B.C. powering up for green initiatives
VANCOUVER, BRITISH COLUMBIA - British Columbia will ask private industry for a new slate of green electricity proposals in the spring, Premier Gordon Campbell says, as the government pushes to more quickly develop clean energy for the province and for export.
This new call for green power would quickly follow contracts expected to be awarded soon to companies that made proposals to BC Hydro in the last request for clean electricity - plans that were submitted a full year ago.
Mr. Campbell's announcement, in response to questions from reporters after a speech at a power producers conference, represents a redoubled effort to develop green electricity in the province.
It comes after the development process stalled in the summer and as B.C. faces fresh competition from Ontario, where the new Green Energy Act aims to spark a surge of clean-power development and lure investment dollars from elsewhere.
Speaking to industry leaders at a lunchtime address, Mr. Campbell said he wanted to deliver a clear and unequivocal message that B.C. backs clean-power development.
"Clean energy will be a cornerstone," Mr. Campbell said as he also officially announced a new "green energy advisory task force" to report to the Premier and cabinet to accelerate green-power development.
In B.C., green developers have focused on wind power and run-of-river energy. The latter has been controversial and attracted protest. Run-of-river projects pull water out of mountain streams and move it through a turbine to generate electricity before the water is returned to the river.
Opponents have various grievances: They are against private power generation; they worry about the impact on fish; they say too many projects will be built; and they are against the export of electricity.
Outside of the Vancouver hotel where Mr. Campbell spoke, a half-dozen people demonstrated, including one person in a salmon costume.
The province's last green development process was plunged into disarray in July when the BC Utilities Commission, a regulator, told BC Hydro that the plans for new clean power weren't in the public interest. Among the conclusions, the commission said that BC Hydro had overestimated electricity demand and that the old natural gas-fuelled Burrard Generating Station could be relied upon for additional power.
Mr. Campbell's government effectively quashed the ruling when it told the utilities commission that BC Hydro needs to cut its reliance on the greenhouse-gas-spewing Burrard facility, a decision the government said in August that it was planning to make.
As part of the stop-go green power process, the provincial government has explicitly made exports part of its goals, which gives it and BC Hydro leeway to call for as much development as it thinks private industry is willing to handle.

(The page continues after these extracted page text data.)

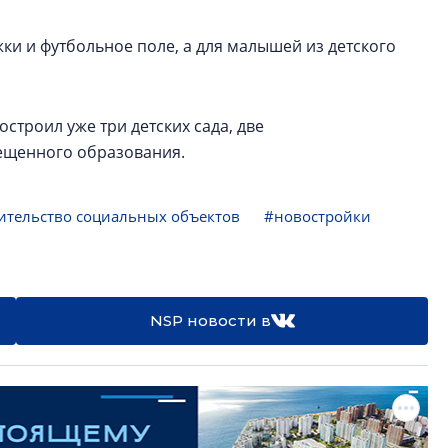
и и футбольное поле, а для малышей из детского
строил уже три детских сада, две
ещенного образования.
ительство социальных объектов
#новостройки
NSP новости в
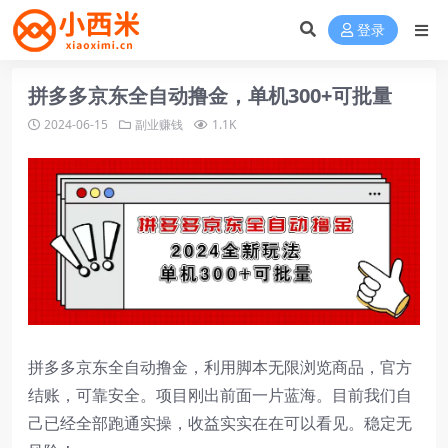
登录
拼多多京东全自动撸金，单机300+可批量
2024-06-15
副业赚钱
1.1K
拼多多京东全自动撸金，利用脚本无限浏览商品，官方
结账，可靠安全。项目刚出前面一片蓝海。目前我们自
己已经全部跑通实操，收益实实在在可以看见。稳定无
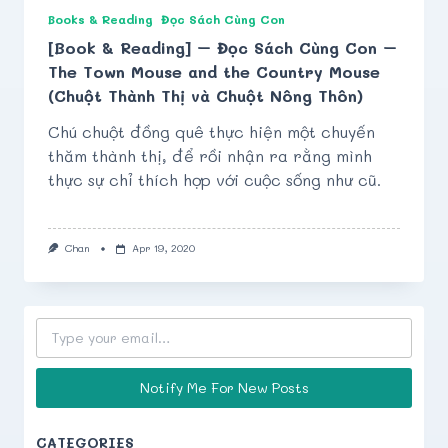
Books & Reading
Đọc Sách Cùng Con
[Book & Reading] – Đọc Sách Cùng Con –
The Town Mouse and the Country Mouse
(Chuột Thành Thị và Chuột Nông Thôn)
Chú chuột đồng quê thực hiện một chuyến
thăm thành thị, để rồi nhận ra rằng mình
thực sự chỉ thích hợp với cuộc sống như cũ.
Chan
Apr 19, 2020
Type your email…
Notify Me For New Posts
CATEGORIES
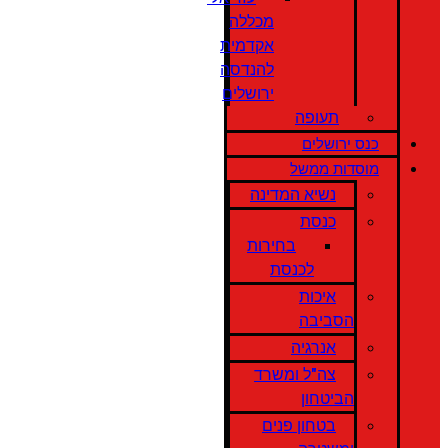
מכללה
אקדמית
להנדסה
ירושלים
תעופה
כנס ירושלים
מוסדות ממשל
נשיא המדינה
כנסת
בחירות
לכנסת
איכות
הסביבה
אנרגיה
צה"ל ומשרד
הביטחון
בטחון פנים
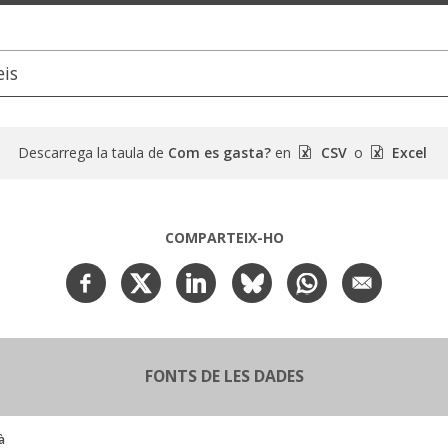
eis
Descarrega la taula de
Com es gasta?
en
CSV
o
Excel
COMPARTEIX-HO
FONTS DE LES DADES
à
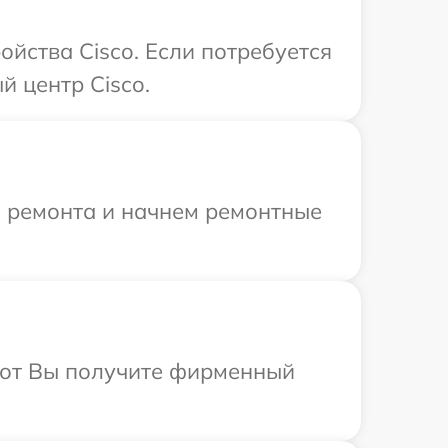
йства Cisco. Если потребуется
й центр Cisco.
я ремонта и начнем ремонтные
абот Вы получите фирменный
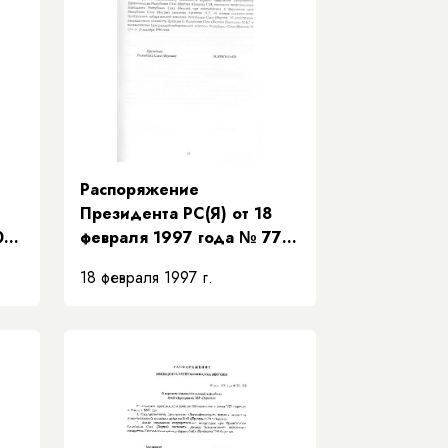
Распоряжение
Президента РС(Я) от 18
09-
февраля 1997 года № 77-
РП «О представителе
18 февраля 1997 г.
Президента Республики
Саха (Якутия) в Верховном
суде Республики Саха
я)»
(Якутия)»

Companies are still somewhat skittish after the confusing summer. Paul Sweeney, president of developer Plutonic Power Corp., which organized yesterday's conference, said he wants to see the results of last year's green-power call before thinking about the new one Mr. Campbell said will come in the spring.
Plutonic, with partner General Electric Co., is developing a run-of-river project north of Vancouver. It had submitted a large proposal to BC Hydro in last year's green-power call.